In a statement, Department of Statistics Malaysia (DOSM) Chief Statistician Datuk Seri Dr Mohd Uzir Mahidin said that despite the moderated performance, the economy remained resilient, particularly through private final consumption expenditure, which increased 6.7%.
“The growth was propelled by ongoing enhancement in employment and wage through the implementation of a new minimum wage of RM1,500 starting May 2023,” he said.
The income statistics from economic production include 3 key components, namely compensation of employees (CE), gross operating surplus (GOS) and taxes less subsidies on production and imports (net taxes).
Given the improvements in the labour market, Mohd Uzir said CE recorded a steady growth of 4.2% while GOS declined by 1.8%, while the performance of the income distribution showed a shift towards a better share of CE at 33.1% compared to 32.3% in 2022.
“Nevertheless, GOS still contributed substantially to the GDP at 64.8%, although 2.3% lower than the previous year.

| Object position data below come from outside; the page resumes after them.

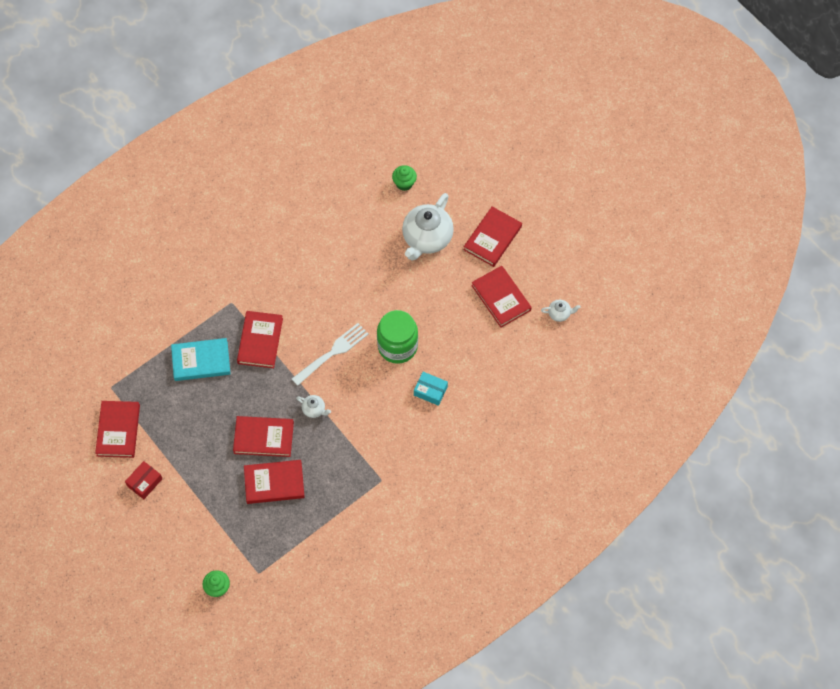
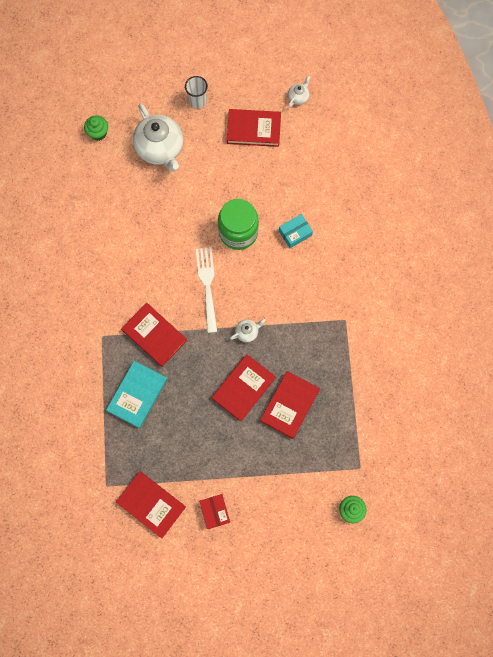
camera: 55 degrees left, 10 degrees up
(492, 238) = (197, 101): red book -> white cup

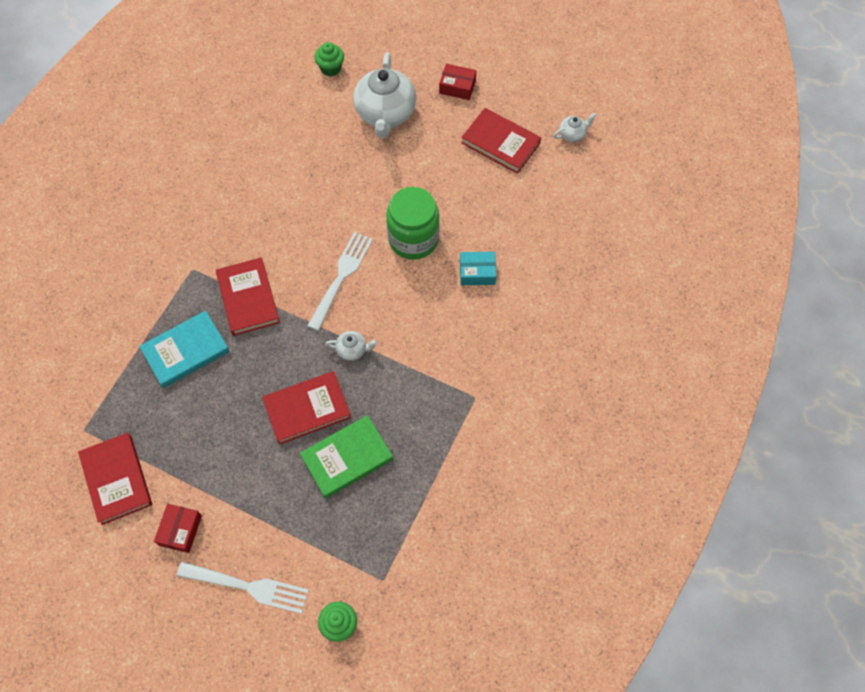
camera: 30 degrees right, 10 degrees down
(197, 101) = (457, 87): white cup -> red box
(281, 521) = (248, 587): none -> white fork
(289, 405) = (347, 458): red book -> green book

The remaining component was net taxes, which accounted for 2.1%,” he said.
Looking at detailed sectoral performance, he said the increase in the CE component, encompassing the remuneration received by employees for their labour was driven by the services, manufacturing and construction sectors.

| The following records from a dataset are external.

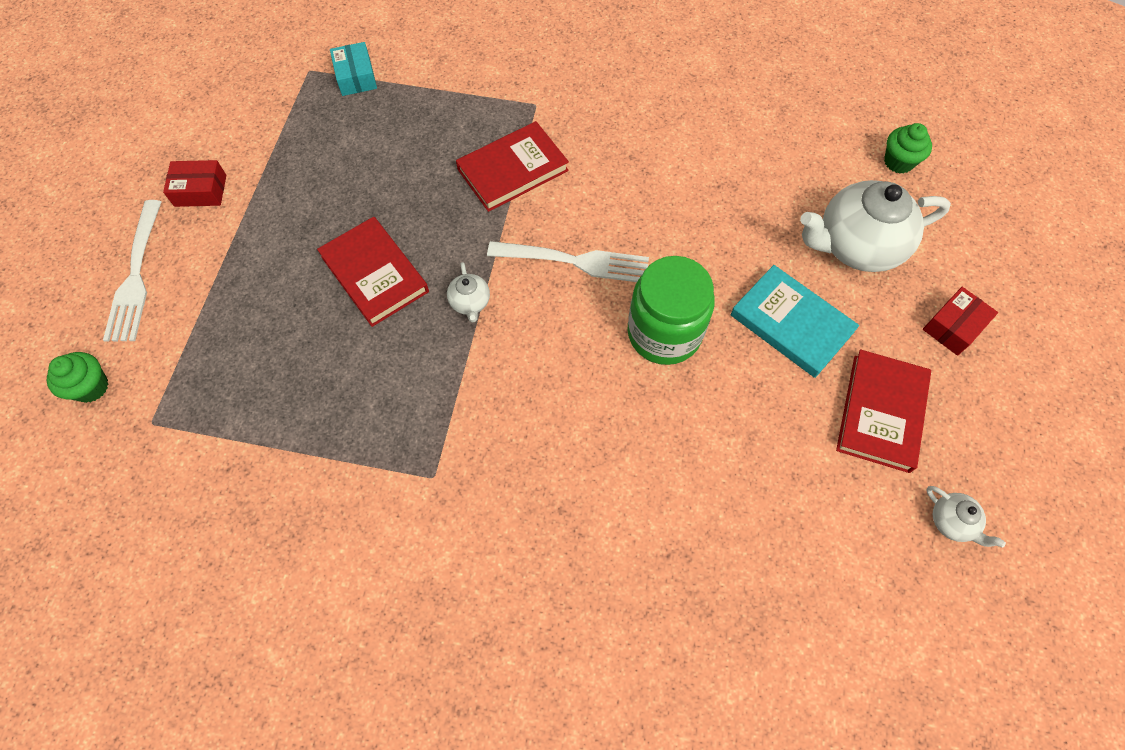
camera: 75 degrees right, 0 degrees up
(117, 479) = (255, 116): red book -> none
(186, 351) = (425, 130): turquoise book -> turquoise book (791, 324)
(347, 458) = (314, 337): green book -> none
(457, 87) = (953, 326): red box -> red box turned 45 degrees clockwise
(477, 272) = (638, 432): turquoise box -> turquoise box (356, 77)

“CE in the Services sector grew 4.3% supported by growth in all sub-sectors, particularly wholesale and retail trade, food and beverages and accommodation.

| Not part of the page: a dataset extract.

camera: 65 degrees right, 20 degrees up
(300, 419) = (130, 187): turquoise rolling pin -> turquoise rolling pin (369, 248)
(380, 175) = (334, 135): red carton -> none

“As for the manufacturing sector, CE registered 3.3% growth led by the moderation in electrical, electronic and optical products,” he said.
Mohd Uzir added that the decline in GOS was primarily influenced by the sharp downturn in the mining and quarrying (-12.1%), agriculture (13.2%) and manufacturing (-5.6%) sectors.
“The fall of commodity prices in 2023 has lowered profitability across these sectors, leading to a marked decrease in overall GOS. Nevertheless, the contraction was partially alleviated by the growth in the services and construction sectors at 5.3% and 1.3%, respectively,” he said.
Net taxes showed a remarkable growth of 242% or RM37.7% in 2023, attributed to the higher taxation revenue as compared to a decrease in subsidies.
In the context of international comparison, Mohd Uzir said the composition of the CE in the Southeast Asia region is notably lower, accounting for less than 40% of GDP while GOS makes up a larger share.
“As opposed to advanced economies such as United States, Germany and Canada, CE constitutes a greater share than GOS at 53.1%, 52.4% and 51.1%, respectively.
“Net taxes formed a smaller share of GDP in the selected countries, with Malaysia recording the lowest contribution of 2.1%, reflecting the differences of fiscal policy among countries,” he said.